* WHAT TO DO *
Return all of the lines below exactly as they are.

· · · · ·

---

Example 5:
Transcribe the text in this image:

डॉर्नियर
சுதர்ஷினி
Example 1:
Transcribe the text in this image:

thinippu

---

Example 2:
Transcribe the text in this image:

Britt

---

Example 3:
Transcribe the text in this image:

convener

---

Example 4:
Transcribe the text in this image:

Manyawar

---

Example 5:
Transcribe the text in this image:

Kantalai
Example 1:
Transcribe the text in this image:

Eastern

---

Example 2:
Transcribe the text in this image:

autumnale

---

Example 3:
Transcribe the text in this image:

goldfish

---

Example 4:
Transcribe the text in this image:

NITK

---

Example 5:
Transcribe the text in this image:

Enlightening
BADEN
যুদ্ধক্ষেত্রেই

· · · · ·

* YOUR SOLUTION *
---

Example 5:
Transcribe the text in this image:

डॉर्नियर
சுதர்ஷினி
Example 1:
Transcribe the text in this image:

thinippu

---

Example 2:
Transcribe the text in this image:

Britt

---

Example 3:
Transcribe the text in this image:

convener

---

Example 4:
Transcribe the text in this image:

Manyawar

---

Example 5:
Transcribe the text in this image:

Kantalai
Example 1:
Transcribe the text in this image:

Eastern

---

Example 2:
Transcribe the text in this image:

autumnale

---

Example 3:
Transcribe the text in this image:

goldfish

---

Example 4:
Transcribe the text in this image:

NITK

---

Example 5:
Transcribe the text in this image:

Enlightening
BADEN
যুদ্ধক্ষেত্রেই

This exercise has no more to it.